_Information given:_
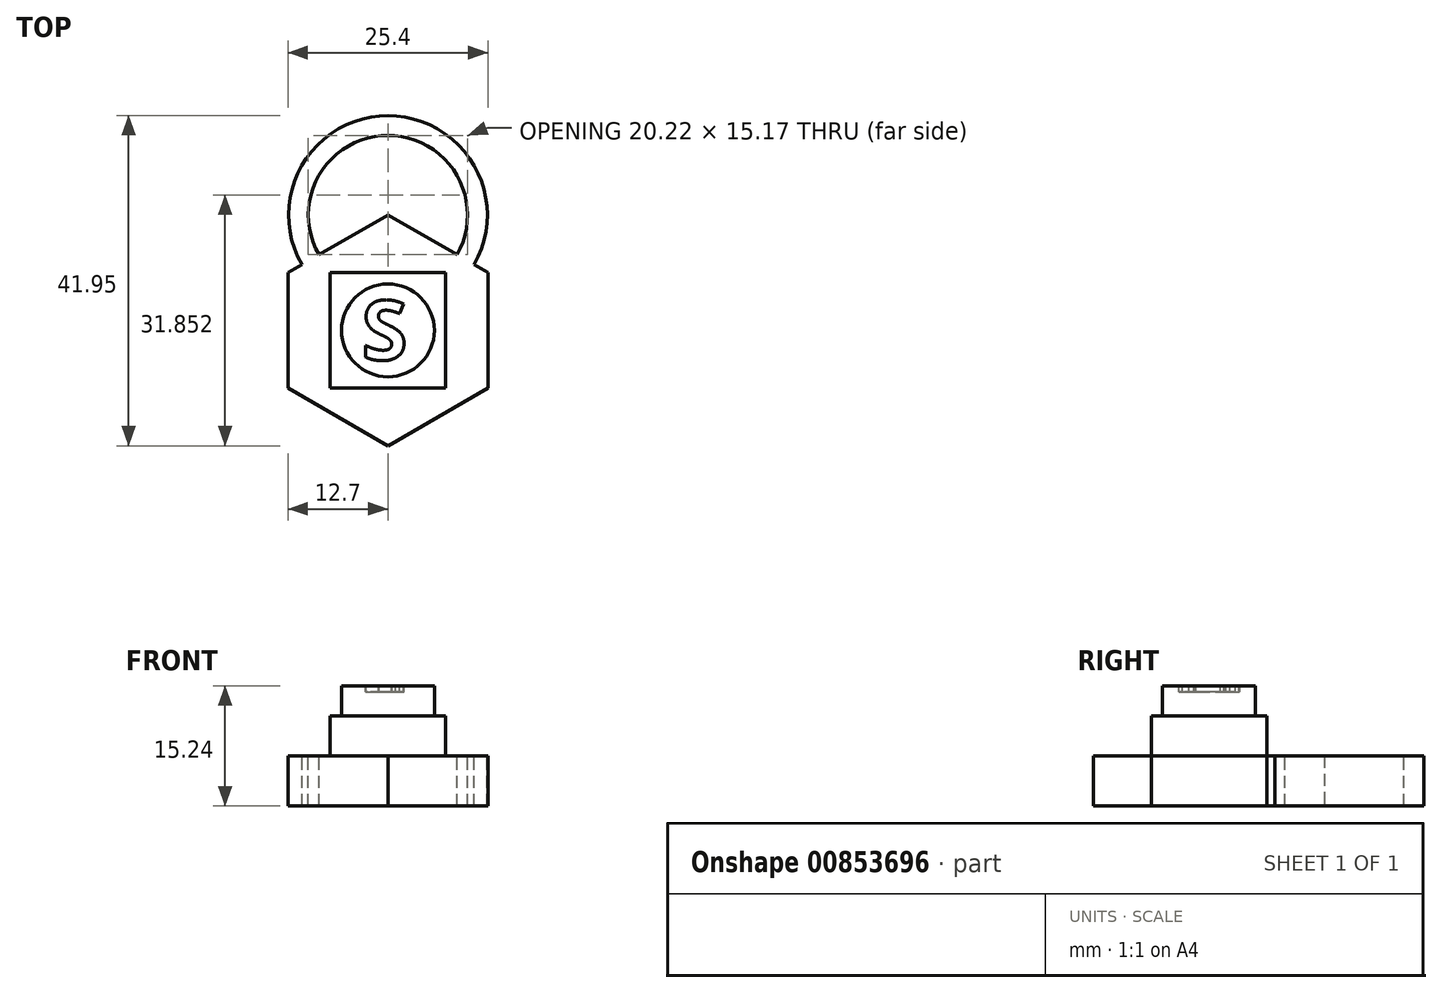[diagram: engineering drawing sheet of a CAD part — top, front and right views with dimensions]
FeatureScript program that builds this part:
annotation { "Feature Type Name" : "Feature", "Feature Type Description" : "" }
export const myFeature = defineFeature(function(context is Context, id is Id, definition is map)
    precondition{}
    {
        {
            var Q0;
            Q0=qCreatedBy(makeId("Top.planeOp"),FACE);
            var sketch = newSketch(context, id + "F0", { "sketchPlane" : qUnion([Q0])});
            skCircle(sketch, "E0.cCircle", {"center": v(0, 0) * mm, "radius": 12.7 * mm, "construction": true});
            skLineSegment(sketch, "E0.0", {"start": v(12.7, 7.33) * mm, "end": v(12.7, -7.33) * mm});
            skLineSegment(sketch, "E0.1", {"start": v(12.7, -7.33) * mm, "end": v(0, -14.66) * mm});
            skLineSegment(sketch, "E0.2", {"start": v(0, -14.66) * mm, "end": v(-12.7, -7.33) * mm});
            skLineSegment(sketch, "E0.3", {"start": v(-12.7, -7.33) * mm, "end": v(-12.7, 7.33) * mm});
            skLineSegment(sketch, "E0.4", {"start": v(-12.7, 7.33) * mm, "end": v(0, 14.66) * mm});
            skLineSegment(sketch, "E0.5", {"start": v(0, 14.66) * mm, "end": v(12.7, 7.33) * mm});
            skPoint(sketch, "E0.0.midPoint", {"position": v(12.7, 0) * mm});
            skSolve(sketch);
        }
        {
            var Q0;
            Q0=makeQuery(id+"F0.imprint","IMPRINT",FACE,{"disambiguationData":[TD([[makeQuery(id+"F0.imprint","IMPRINT",EDGE,{"derivedFrom":sQuery(id+"F0.wireOp",EDGE,"E0.0")}),-1.0]])]});
            extrude(context, id + "F1", {"entities" : qUnion([Q0]), "depth" : 6.35 * mm, "offsetDistance" : 25.4 * mm});
        }
        {
            var Q0;
            Q0=makeQuery(id+"F1.opExtrude","CAP_FACE",FACE,{"disambiguationData":[OSD([sQuery(id+"F0.wireOp",EDGE,"E0.0"),sQuery(id+"F0.wireOp",EDGE,"E0.1"),sQuery(id+"F0.wireOp",EDGE,"E0.2"),sQuery(id+"F0.wireOp",EDGE,"E0.3"),sQuery(id+"F0.wireOp",EDGE,"E0.4"),sQuery(id+"F0.wireOp",EDGE,"E0.5")])],"isStart":false});
            var sketch = newSketch(context, id + "F2", { "sketchPlane" : qUnion([Q0])});
            skCircle(sketch, "E1.cCircle", {"center": v(0, 0) * mm, "radius": 7.33 * mm, "construction": true});
            skLineSegment(sketch, "E1.0", {"start": v(-7.33, 7.33) * mm, "end": v(7.33, 7.33) * mm});
            skLineSegment(sketch, "E1.1", {"start": v(7.33, 7.33) * mm, "end": v(7.33, -7.33) * mm});
            skLineSegment(sketch, "E1.2", {"start": v(7.33, -7.33) * mm, "end": v(-7.33, -7.33) * mm});
            skLineSegment(sketch, "E1.3", {"start": v(-7.33, -7.33) * mm, "end": v(-7.33, 7.33) * mm});
            skPoint(sketch, "E1.0.midPoint", {"position": v(0, 7.33) * mm});
            skSolve(sketch);
        }
        {
            var Q0;
            Q0=makeQuery(id+"F2.imprint","IMPRINT",FACE,{"disambiguationData":[TD([[makeQuery(id+"F2.imprint","IMPRINT",EDGE,{"derivedFrom":sQuery(id+"F2.wireOp",EDGE,"E1.0")}),-1.0]])]});
            extrude(context, id + "F3", {"entities" : qUnion([Q0]), "operationType" : NewBodyOperationType.ADD, "depth" : 5.08 * mm, "offsetDistance" : 25.4 * mm});
        }
        {
            var Q0;
            Q0=makeQuery(id+"F3.opExtrude","CAP_FACE",FACE,{"disambiguationData":[OSD([sQuery(id+"F2.wireOp",EDGE,"E1.0"),sQuery(id+"F2.wireOp",EDGE,"E1.1"),sQuery(id+"F2.wireOp",EDGE,"E1.2"),sQuery(id+"F2.wireOp",EDGE,"E1.3")])],"isStart":false});
            var sketch = newSketch(context, id + "F4", { "sketchPlane" : qUnion([Q0])});
            skCircle(sketch, "E2", {"center": v(0, 0) * mm, "radius": 5.9 * mm});
            skSolve(sketch);
        }
        {
            var Q0;
            Q0=makeQuery(id+"F4.imprint","IMPRINT",FACE,{"disambiguationData":[TD([[makeQuery(id+"F4.imprint","IMPRINT",EDGE,{"derivedFrom":sQuery(id+"F4.wireOp",EDGE,"E2")}),1.0]])]});
            extrude(context, id + "F5", {"entities" : qUnion([Q0]), "operationType" : NewBodyOperationType.ADD, "depth" : 3.8 * mm, "offsetDistance" : 25.4 * mm});
        }
        {
            var Q0;
            Q0=makeQuery(id+"F5.opExtrude","CAP_FACE",FACE,{"disambiguationData":[OSD([sQuery(id+"F4.wireOp",EDGE,"E2")])],"isStart":false});
            var sketch = newSketch(context, id + "F6", { "sketchPlane" : qUnion([Q0])});
            skText(sketch, "E3", { "text": "S", "fontName": "OpenSans-Bold.ttf"});
            const initialGuessF6  = {"E3": [-0.00334, -0.00374, 1, 0, 0.00759]};
            skSetInitialGuess(sketch, initialGuessF6);
            skSolve(sketch);
        }
        {
            var Q0;
            Q0 = qSketchRegion(id + "F6", true);
            extrude(context, id + "F7", {"entities" : qUnion([Q0]), "operationType" : NewBodyOperationType.REMOVE, "depth" : -0.76 * mm, "offsetDistance" : 25.4 * mm});
        }
        {
            var Q0;
            Q0=makeQuery(id+"F1.opExtrude","CAP_FACE",FACE,{"disambiguationData":[OSD([sQuery(id+"F0.wireOp",EDGE,"E0.0"),sQuery(id+"F0.wireOp",EDGE,"E0.1"),sQuery(id+"F0.wireOp",EDGE,"E0.2"),sQuery(id+"F0.wireOp",EDGE,"E0.3"),sQuery(id+"F0.wireOp",EDGE,"E0.4"),sQuery(id+"F0.wireOp",EDGE,"E0.5")])],"isStart":false});
            var sketch = newSketch(context, id + "F8", { "sketchPlane" : qUnion([Q0])});
            skCircle(sketch, "E4", {"center": v(0, 14.66) * mm, "radius": 12.62 * mm});
            skCircle(sketch, "E5", {"center": v(0, 14.66) * mm, "radius": 10.11 * mm});
            skSolve(sketch);
        }
        {
            var Q0;
            Q0 = qSketchRegion(id + "F8", true);
            var Q1;
            Q1=makeQuery(id+"F1.opExtrude","CAP_FACE",FACE,{"disambiguationData":[OSD([sQuery(id+"F0.wireOp",EDGE,"E0.0"),sQuery(id+"F0.wireOp",EDGE,"E0.1"),sQuery(id+"F0.wireOp",EDGE,"E0.2"),sQuery(id+"F0.wireOp",EDGE,"E0.3"),sQuery(id+"F0.wireOp",EDGE,"E0.4"),sQuery(id+"F0.wireOp",EDGE,"E0.5")])],"isStart":true});
            extrude(context, id + "F9", {"entities" : qUnion([Q0]), "operationType" : NewBodyOperationType.ADD, "endBound" : BoundingType.UP_TO_SURFACE, "oppositeDirection" : true, "depth" : 6.35 * mm, "endBoundEntityFace" : qUnion([Q1]), "offsetDistance" : 25.4 * mm});
        }
    });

_To be done:_
Show each line from the items above that contains the string "skPoint".

_Correct output:_
            skPoint(sketch, "E0.0.midPoint", {"position": v(12.7, 0) * mm});
            skPoint(sketch, "E1.0.midPoint", {"position": v(0, 7.33) * mm});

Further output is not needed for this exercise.